Une chasse à l’homme poignante et oppressante avec le film « Joram »

Le troisième long métrage de Devashish Makhija est loin des thrillers qui accumulent la tension progressivement. L’histoire de Dasru, interprété par Manoj Bajpayee, est empreinte d’une oppressivité presque douloureuse. Pris au piège de la société, Dasru peine à agir, tandis que son poursuivant, Ratnakar (Mohammed Zeeshan Ayyub), est tout aussi perdu. Dans cette cocotte-minute sociétale, seule la compassion de Makhija pour les marginalisés offre une certaine compensation.

Dasru, un membre tatoué des « castes programmées » de l’État oriental de Jharkhand, vit en exil à Mumbai en tant que travailleur. Lorsque Phulo Karma (Smita Tambe), une chef tribale de la même région, débarque sur son chantier de construction pour faire campagne, elle le reconnaît comme un ancien rebelle luttant contre l’appropriation des terres locales par la société minière de fer de son mari. Dasru découvre sa femme Vaano (Tannishtha Chatterjee) sauvagement assassinée, l’obligeant à fuir dans les rues avec sa fille Joram, âgée de trois mois.

Dasru se dirige vers sa région natale de Jharkhand, suivi par Ratnakar. Mais la poursuite est chaotique, avec des scènes qui semblent désorganisées et improvisées. Makhija filme le désordre urbain, et plus tard adopte une approche satirique pour souligner le thème du « progrès » qui empiète sur la vie rurale.

Cette lutte entre le modernisme et la tradition garde toujours un œil sur un horizon mythique.
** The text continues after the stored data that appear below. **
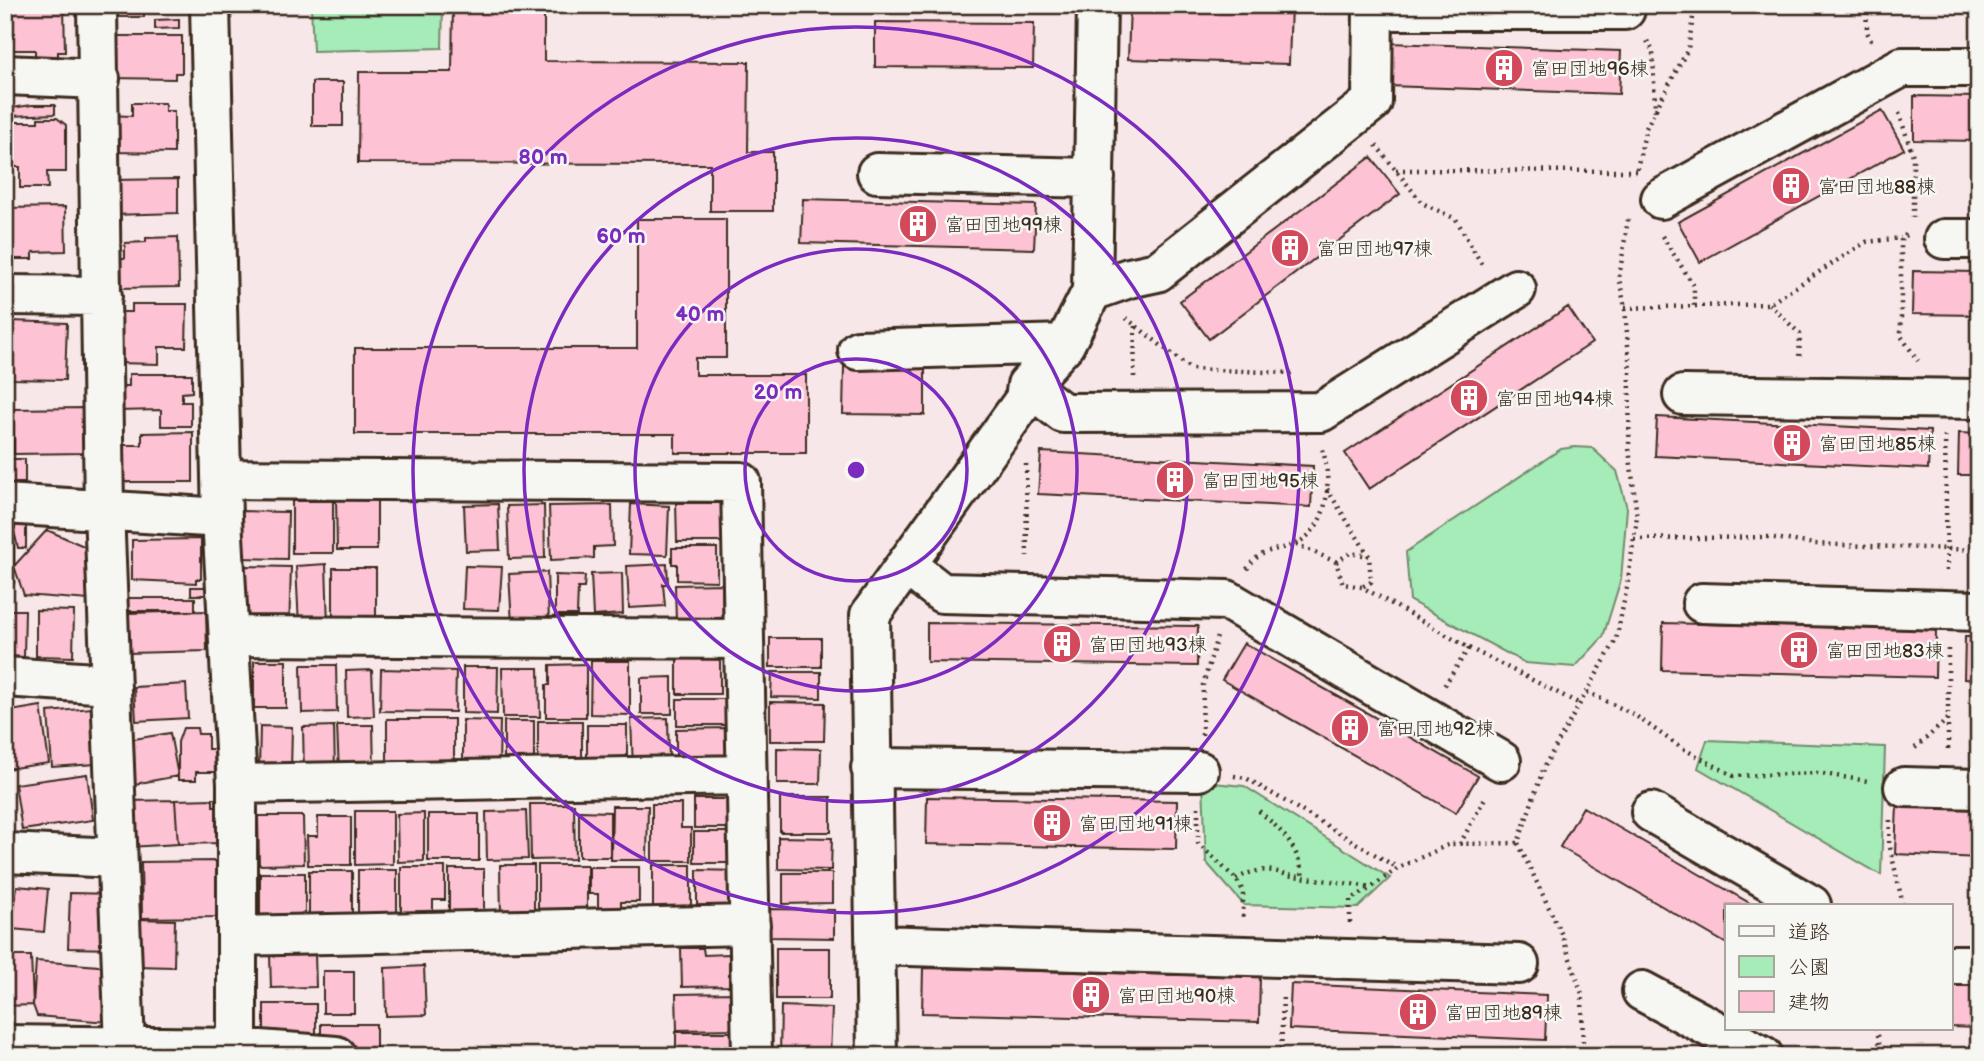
<svg xmlns="http://www.w3.org/2000/svg" width="1984" height="1061" font-family="'Balsamiq Sans','Klee One',sans-serif">
<rect width="100%" height="100%" fill="#f8e7e9"/>
<filter id="ink" filterUnits="userSpaceOnUse"><feTurbulence type="fractalNoise" baseFrequency=".0143" numOctaves="2"/><feDisplacementMap in="SourceGraphic" scale="14" xChannelSelector="R" yChannelSelector="G"/><feConvolveMatrix kernelMatrix="1 2 1 2 8 2 1 2 1" color-interpolation-filters="sRGB"/></filter>
<g filter="url(#ink)">
<!-- green -->
<path fill="#a6ecb8" stroke="#708b6b" stroke-width="2" d="M311 5H443L442 48 313 51Z
M1575 447 1592 448 1617 471 1627 508 1621 579 1603 637 1575 667 1525 663 1410 601 1406 552 1561 449Z
M1707 740 1885 747 1881 875 1698 768Z
M1203 782 1244 786 1390 878 1358 908 1244 905 1206 862Z"/>
<!-- building -->
<path fill="#fdc3d5" stroke="#3b2a1e" stroke-width="2" d="M5 5 64 6 65 52H58V56L35 57V50H5Z
M106 5H179V12H144V17H112Z
M453 5H544V61L749 62 748 152H773V211H710V164L358 163 359 72H452Z
M1130 5H1291L1289 64 1128 59Z
M179 19V28L155 29V20Z
M875 22 1034 23 1033 68 875 67Z
M111 36H182V73H175V79L111 78Z
M1389 43 1621 51 1619 94 1388 86Z
M312 82H343V126H312Z
M1914 96 1979 97V141L1914 140Z
M132 103H165V111H174V153L111 152 106 115 132 116Z
M32 105H55V114L11 116V108Z
M1882 110 1904 149 1700 262 1678 222Z
M38 118H57L66 125V172H47L48 188H20V167H14L13 122H38Z
M1371 157 1400 194 1209 339 1180 301Z
M178 179V213L113 215 112 180Z
M803 199 1036 205 1034 249 801 243Z
M65 207 66 251 33 252V259H5V208Z
M637 219H726V358H695V375H806V453H675V434H355V348H637Z
M178 237 179 287 117 288 116 258H125V243L146 242V238Z
M1913 271 1979 272V315L1912 314Z
M132 304H187L186 347H159V364L115 363V312H132Z
M1568 307 1592 343 1369 489 1345 453Z
M11 321 67 323 65 380 10 379Z
M844 366 925 367V415L843 414Z
M129 374H192V392L182 393V402H191V426H161V410L117 411V386H129Z
M83 408 84 453 14 454 13 409Z
M1657 417 1930 431 1928 469 1655 456Z
M193 432V482H122V445H142V433Z
M1959 433 1979 434V475H1958Z
M1041 452 1313 466 1311 507 1038 494Z
M5 459H25V483H5Z
M336 498H377V550H337Z
M292 501H333V553H292Z
M676 503H722V542H677Z
M498 504 500 550 466 551 464 505Z
M631 504 669 506 667 555 629 554Z
M544 505 545 558 509 559 507 506Z
M612 505 613 546 594 547V558L551 560 549 506Z
M238 511 288 512 287 559 237 558Z
M18 518H26V548H18L14 531Z
M47 530 86 547 89 600 24 595 14 566Z
M5 531H14V583L5 584Z
M201 539V579H196V583L132 580V540Z
M672 548H717V581L677 580V564H672Z
M326 564 328 625 299 626 296 566Z
M667 564 668 584H663L665 606 629 608 627 566Z
M245 566 291 567 289 630 243 629Z
M465 566 502 567 499 610 463 609Z
M333 568H376V622H333Z
M547 572 549 622 512 624 509 574Z
M622 573 623 614 593 616 591 574Z
M555 575 585 576 584 588H578L577 615H555Z
M722 584 723 622 676 623 675 585Z
M191 587H207V595H191Z
M120 598H195V611H120Z
M5 610H25L24 657 5 656Z
M36 610 74 611 73 657 36 656Z
M206 611 207 651 129 653 127 613Z
M927 623 1198 626 1197 666 927 662Z
M1663 623 1936 630 1935 677 1662 670Z
M1965 637H1979V680L1964 679Z
M770 638H821V667H770Z
M1244 643 1478 776 1456 813 1222 680Z
M677 657H720V694H677Z
M254 661H286V708H254Z
M591 661H630V715L590 714Z
M586 664V717H546V685H550V665Z
M301 665H336L337 712 302 713Z
M463 667H498L497 714 463 713Z
M502 668H539L540 717H503Z
M381 669 456 671 455 712 380 711Z
M372 670 374 716 347 717 346 671Z
M772 672H821V698L771 697Z
M672 677V714H641V678Z
M186 684 188 718 136 721 134 687Z
M677 699H727V725H677Z
M770 702 825 703 824 741H770Z
M41 706 49 763 6 769 5 712Z
M92 708 96 764 52 767 48 712Z
M668 718 669 761 633 768 631 719Z
M387 719H454V766H387Z
M463 720 500 721 499 765H463Z
M504 721H534V768H504Z
M538 721H582V768H538Z
M337 725H373L374 771 339 772Z
M587 725H627V757H609V771H587Z
M260 726 292 727 291 771 259 770Z
M334 726 335 771 304 772 303 727Z
M183 728H197L198 734H208V749H214L215 772H196V780H178V742Z
M728 728V772L676 773V729Z
M170 733 178 776 129 785 134 739Z
M777 748 821 749 820 784H777Z
M87 774 93 820 22 830 15 784Z
M780 797H831V832H780Z
M927 797 1177 801 1176 849 926 844Z
M213 799V806H223L224 843 178 844 175 800Z
M694 799H738V828H694Z
M175 800 178 844 129 847 128 801Z
M530 804H574L575 859 531 860Z
M652 804H681V828H691V861H652Z
M1897 804 1979 808V858L1895 854Z
M612 806H648L647 860H611Z
M1583 807 1753 905H1727V944L1560 847Z
M355 811H393V864L355 865Z
M526 811 528 859 487 860 486 812Z
M579 811 610 812V857H579Z
M424 813V861L398 862 397 814Z
M428 814H479V861H428Z
M258 816H303L304 864 259 865Z
M318 817H351V865H308L307 836H318Z
M694 832H740V863H694Z
M778 837 832 838 831 870 778 869Z
M217 861 218 917 142 918 141 862Z
M500 865H534V916H501Z
M538 865H587V918H538Z
M653 865H691V916H653Z
M401 867H445V900H433V919H401Z
M589 867H639V902H621V913H598V894H589Z
M449 869H484V919H449Z
M358 870H397V922H358Z
M697 870 739 871 738 915H697Z
M309 871H352V922L309 921Z
M260 873H305V921H260Z
M783 873H832V903L783 904Z
M17 886 48 889 44 932 12 929Z
M70 893 115 894 113 949 68 948Z
M770 909 834 910V938L770 937Z
M135 919 175 920 174 967 135 966Z
M681 948H703L704 955 729 954V986L682 987Z
M776 948H830V999H776Z
M315 954 316 987 271 988 270 955Z
M5 956H31L33 1005 5 1006Z
M36 961 111 967 107 1022 37 1016 33 1005Z
M424 966 426 1015 386 1016 385 968Z
M923 968 1260 977 1259 1022 922 1013Z
M323 971H354V1013H323Z
M1291 984 1547 995 1545 1040 1289 1029Z
M1951 984 1979 985V1028L1951 1027Z
M737 993V1029L677 1030 676 994Z
M264 1004H316V1046L264 1034Z
M781 1006 832 1008 830 1056H780Z
M321 1024H376V1051H321Z
M676 1032H737V1056H676Z"/>
<g fill="none" stroke-linecap="round" stroke-linejoin="round">
<!-- minor casing -->
<g stroke="#3b2a1e" stroke-width="44">
<path id="minor" d="M97 5 104 510 125 1046
M210 5 222 518 237 784V1056
M1373 10H1625
M5 75 100 79
M877 173 1095 178
M1661 199 1902 67H1979
M1944 239H1979
M1092 291 1129 278 1157 272 1372 102 1373 5
M5 295 102 296
M858 350 1065 344
M1027 385 1063 413 1321 412 1516 289
M1683 395 1979 399
M221 479 741 482 752 1056
M5 504 222 518
M906 565 942 593 1227 600 1501 761
M1702 603 1979 611
M229 636 744 639
M5 677 110 684
M871 768 1199 771
M237 784 747 775
M1904 787 1979 789
M1651 812 1811 905
M5 853 117 858
M239 936 750 925
M876 945 1519 964
M1951 965H1979
M1642 991 1763 1056
M5 1045 237 1048 336 1056
M877 1056 870 615 1025 399 1027 385 1065 344 1092 291 1097 5"/>
</g>
<!-- path -->
<path stroke="#3b2a1e" stroke-width="4.5" stroke-dasharray="2 5" stroke-linecap="butt" d="M1866 5 1867 32 1872 43
M1663 9 1695 8
M1647 41 1653 51 1655 111
M1899 113 1913 156V217
M1376 145 1422 203 1456 219 1483 267
M1637 169 1646 128 1688 49 1695 5
M1396 170 1636 171
M1906 235 1901 238V336L1918 361
M1662 236 1694 286V306
M1769 304 1800 334 1799 360
M1625 308 1769 304 1866 242 1901 238
M1126 318 1191 369 1292 373
M1134 377 1135 326
M1945 436 1947 574
M1026 464 1027 556
M1327 489 1369 556 1371 582 1362 587
M1634 539 1768 537 1814 544 1979 550
M1296 544 1336 562 1343 584 1362 587 1469 648 1444 686
M1336 562 1350 553 1369 556
M1247 569C1261 546 1280 552 1299 542 1330 525 1332 478 1322 448
M1469 648 1580 704
M1587 692 1633 714 1680 747 1734 776 1817 773 1868 781
M1948 719V752
M1202 735 1203 685 1217 637
M1915 748 1948 719V646
M1234 776 1246 778 1398 868
M1198 807V843L1236 879 1243 891V920
M1259 811C1282 831 1298 846 1303 877
M1890 820 1889 843 1903 905
M1460 844 1486 796
M1236 879C1252 870 1268 867 1286 875L1372 887 1398 868 1450 844 1518 843
M1350 923V900L1371 888
M1877 1028 1881 1056
M1281 1056 1283 994
M1583 1056 1582 994 1562 935 1518 843 1544 767 1616 640 1627 587 1637 517 1629 448 1630 371 1625 308 1619 278 1628 219"/>
<!-- minor -->
<use href="#minor" stroke="#f6f6f2" stroke-width="38"/>
</g>
</g>
<!-- distance rings -->
<g fill="none" stroke="#7b2cbf" stroke-width="3.5">
<circle cx="856" cy="470" r="111"/>
<circle cx="856" cy="470" r="221"/>
<circle cx="856" cy="470" r="332"/>
<circle cx="856" cy="470" r="443"/>
</g>
<!-- icons -->
<defs>
<g id="building-disc" transform="scale(2.0125)"><circle r="9.5" fill="#d1495b" stroke="#f6f6f2"/><path d="M-4-6H4V6H1V3H-1V6H-4ZM-2.5-4.3h1.7v1.8h-1.7ZM.8-4.3h1.7v1.8H.8ZM-2.5-1h1.7V.8h-1.7ZM.8-1h1.7V.8H.8Z" fill="#fff"/></g>
</defs>
<g fill-rule="evenodd">
<use href="#building-disc" x="1504" y="68"/>
<use href="#building-disc" x="1791" y="186"/>
<use href="#building-disc" x="918" y="224"/>
<use href="#building-disc" x="1290" y="248"/>
<use href="#building-disc" x="1469" y="398"/>
<use href="#building-disc" x="1792" y="443"/>
<use href="#building-disc" x="1175" y="480"/>
<use href="#building-disc" x="1062" y="644"/>
<use href="#building-disc" x="1799" y="650"/>
<use href="#building-disc" x="1350" y="728"/>
<use href="#building-disc" x="1052" y="823"/>
<use href="#building-disc" x="1091" y="995"/>
<use href="#building-disc" x="1418" y="1012"/>
</g>
<g text-anchor="middle" stroke-width="5" stroke-linejoin="round" paint-order="stroke">
<!-- poi labels -->
<g font-size="19" fill="#3b2a1e" stroke="#f6f6f2" text-anchor="start">
<text x="1531" y="75">富田団地96棟</text>
<text x="1818" y="193">富田団地88棟</text>
<text x="945" y="231">富田団地99棟</text>
<text x="1317" y="255">富田団地97棟</text>
<text x="1496" y="405">富田団地94棟</text>
<text x="1819" y="450">富田団地85棟</text>
<text x="1202" y="487">富田団地95棟</text>
<text x="1089" y="651">富田団地93棟</text>
<text x="1826" y="657">富田団地83棟</text>
<text x="1377" y="735">富田団地92棟</text>
<text x="1079" y="830">富田団地91棟</text>
<text x="1118" y="1002">富田団地90棟</text>
<text x="1445" y="1019">富田団地89棟</text>
</g>
</g>
<circle cx="856" cy="470" r="10" fill="#7b2cbf" stroke="#f6f6f2" stroke-width="3.5"/>
<g font-size="21" text-anchor="middle" font-weight="bold" fill="#7b2cbf" stroke="#f6f6f2" stroke-width="5" stroke-linejoin="round" paint-order="stroke">
<text x="543" y="164">80 m</text>
<text x="621" y="243">60 m</text>
<text x="700" y="321">40 m</text>
<text x="778" y="399">20 m</text>
</g>
<!-- margin -->
<rect width="1984" height="1061" fill="none" stroke="#f6f6f2" stroke-width="28"/>
<rect x="14" y="14" width="1956" height="1033" fill="none" stroke="#3b2a1e" stroke-width="2.5" filter="url(#ink)"/>
<!-- legend -->
<rect x="1725" y="904" width="228" height="126" fill="#f6f6f2" stroke="#aba49d" stroke-width="2"/>
<rect x="1739" y="926" width="35" height="10" fill="#f6f6f2" stroke="#aba49d" stroke-width="2"/>
<text x="1788" y="939" font-size="21" fill="#3b2a1e">道路</text>
<rect x="1739" y="956" width="35" height="21" fill="#a6ecb8" stroke="#aba49d" stroke-width="2"/>
<text x="1788" y="974" font-size="21" fill="#3b2a1e">公園</text>
<rect x="1739" y="991" width="35" height="21" fill="#fdc3d5" stroke="#aba49d" stroke-width="2"/>
<text x="1788" y="1009" font-size="21" fill="#3b2a1e">建物</text>
</svg>
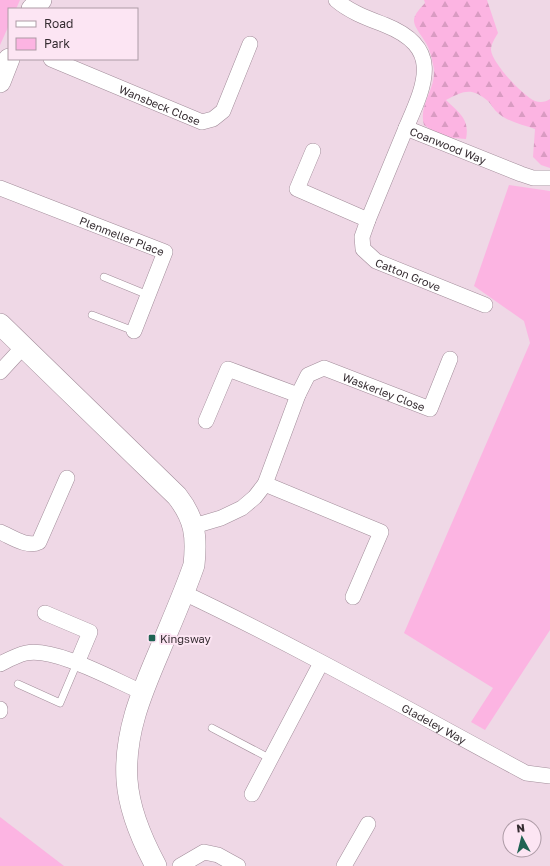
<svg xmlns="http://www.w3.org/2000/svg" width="550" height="866" font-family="'Golos Text',sans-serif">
	<defs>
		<pattern id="forest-firs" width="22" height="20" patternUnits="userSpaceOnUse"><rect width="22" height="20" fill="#fcb4e2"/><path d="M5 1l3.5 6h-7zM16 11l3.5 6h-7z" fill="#d99bc2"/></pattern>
	</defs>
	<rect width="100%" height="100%" fill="#efd8e6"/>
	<g fill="#fcb4e2">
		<polygon points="0,0 20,0 16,9 9,9 9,25 0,45"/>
		<polygon points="509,185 550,191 550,630 485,730 471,722 493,688 404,633 530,343 524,321 474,286"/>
		<polygon points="0,817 64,866 0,866"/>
	</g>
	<path fill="url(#forest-firs)" d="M424 0H487L498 33C495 38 491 44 491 50 492 63 523 96 535 101 540 103 546 102 550 99V168L541 165 533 157 535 129C523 125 508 122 498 113 494 110 492 105 488 101 471 87 464 91 446 100 459 113 470 119 466 139L442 137 424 125C418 105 436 89 434 69 432 59 430 48 424 40 412 22 409 20 425 3Z"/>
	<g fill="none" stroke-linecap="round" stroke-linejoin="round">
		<g stroke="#a28d9a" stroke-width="8">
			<g id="lane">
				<polyline points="104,277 148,295"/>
				<polyline points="92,315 134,331"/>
				<polyline points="18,684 60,703 77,663"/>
				<polyline points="212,728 271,759"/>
			</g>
		</g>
		<g stroke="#a28d9a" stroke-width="16">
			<g id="street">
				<path id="s1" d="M336 0C350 12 367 18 385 25 443 48 425 84 406 128L521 174 533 178H550"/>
				<path id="s2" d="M51 59 202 122 213 119 223 111 250 44"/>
				<path id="s3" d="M406 128 368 220 362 237 363 249 376 261 485 305"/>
				<polyline points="313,151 297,189 368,220"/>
				<path id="s4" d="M0 188 165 252 134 331"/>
				<polyline points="0,372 23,347"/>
				<polyline points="206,421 228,369 298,395"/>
				<polyline points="265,484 381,532 353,597"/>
				<path id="s5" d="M194 526 221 518 242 508 255 497 265 484 298 395 308 375 324 368 430 409 450 359"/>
				<path d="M0 532C12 537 27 548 39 542L67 478"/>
				<path id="s6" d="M184 593C300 648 413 712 526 773L550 776"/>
				<polyline points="45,613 90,632 77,663"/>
				<path d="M0 664C8 660 17 655 26 653 55 647 114 680 142 692"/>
				<polyline points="0,709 0,711"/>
				<polyline points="252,794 321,663"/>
				<polyline points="180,866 204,852 218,855 238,866"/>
				<polyline points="344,866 368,824"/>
			</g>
		</g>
		<g stroke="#a28d9a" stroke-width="22">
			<g id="secondary">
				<polyline points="32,9 41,0"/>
				<polyline points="0,82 9,59"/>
				<path d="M0 324 177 496C195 519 197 536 194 565 184 594 171 623 159 652 141 694 124 734 127 780 129 810 142 840 156 866"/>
			</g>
		</g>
		<use href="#lane" stroke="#fff" stroke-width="7"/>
		<use href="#street" stroke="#fff" stroke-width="15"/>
		<use href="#secondary" stroke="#fff" stroke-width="21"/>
	</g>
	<rect fill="#1f6353" stroke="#fce5f3" stroke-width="1.5" x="148" y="634" width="8" height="8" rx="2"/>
	<g text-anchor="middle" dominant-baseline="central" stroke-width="4" stroke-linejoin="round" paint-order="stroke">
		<g font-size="11" fill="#362d32" stroke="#fce5f3">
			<text stroke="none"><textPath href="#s2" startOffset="118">Wansbeck Close</textPath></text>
			<text stroke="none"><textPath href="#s1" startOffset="226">Coanwood Way</textPath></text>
			<text stroke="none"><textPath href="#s4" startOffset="131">Plenmeller Place</textPath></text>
			<text stroke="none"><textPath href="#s3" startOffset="182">Catton Grove</textPath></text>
			<text stroke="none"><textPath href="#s5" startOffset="284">Waskerley Close</textPath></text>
			<text stroke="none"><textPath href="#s6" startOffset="282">Gladeley Way</textPath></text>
		</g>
		<g font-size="11" fill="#362d32" stroke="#fce5f3" text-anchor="start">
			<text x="160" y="638">Kingsway</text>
		</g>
	</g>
	<rect x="8" y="8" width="130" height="52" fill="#fce5f3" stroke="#ad9ba6"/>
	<rect x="16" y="21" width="20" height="6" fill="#ffffff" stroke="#ad9ba6"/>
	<text x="44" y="28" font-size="12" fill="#362d32">Road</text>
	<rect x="16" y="38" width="20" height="12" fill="#fcb4e2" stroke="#ad9ba6"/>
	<text x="44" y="48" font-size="12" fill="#362d32">Park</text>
	<g transform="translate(522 838) rotate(353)"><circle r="19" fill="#fce5f3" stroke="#ad9ba6"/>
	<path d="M0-3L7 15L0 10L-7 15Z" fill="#1f6353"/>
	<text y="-6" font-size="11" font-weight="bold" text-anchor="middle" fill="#362d32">N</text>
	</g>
</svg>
Tambe incarne une magnate vengeresse, et Ayyub est convaincant dans son rôle de Ratnakar empathique. Mais c’est Bajpayee qui, muet pour la plupart, tient le rôle principal avec réalisme, comme un réfugié fuyant, dans une supplique en faveur des dépossédés de l’Inde.

Points importants à retenir :

  • Devashish Makhija crée un thriller poignant et oppressant avec « Joram ».
  • Le film met en lumière la lutte de Dasru, un travailleur exilé à Mumbai, pour échapper à une société oppressive.
  • La poursuite chaotique de Dasru vers sa région natale est filmée de manière improvisée, soulignant le thème du conflit entre modernité et tradition.
  • Les performances de Smita Tambe, Mohammed Zeeshan Ayyub et Manoj Bajpayee apportent une profondeur émotionnelle au film.
  • « Joram » sera en salles à partir du 8 décembre.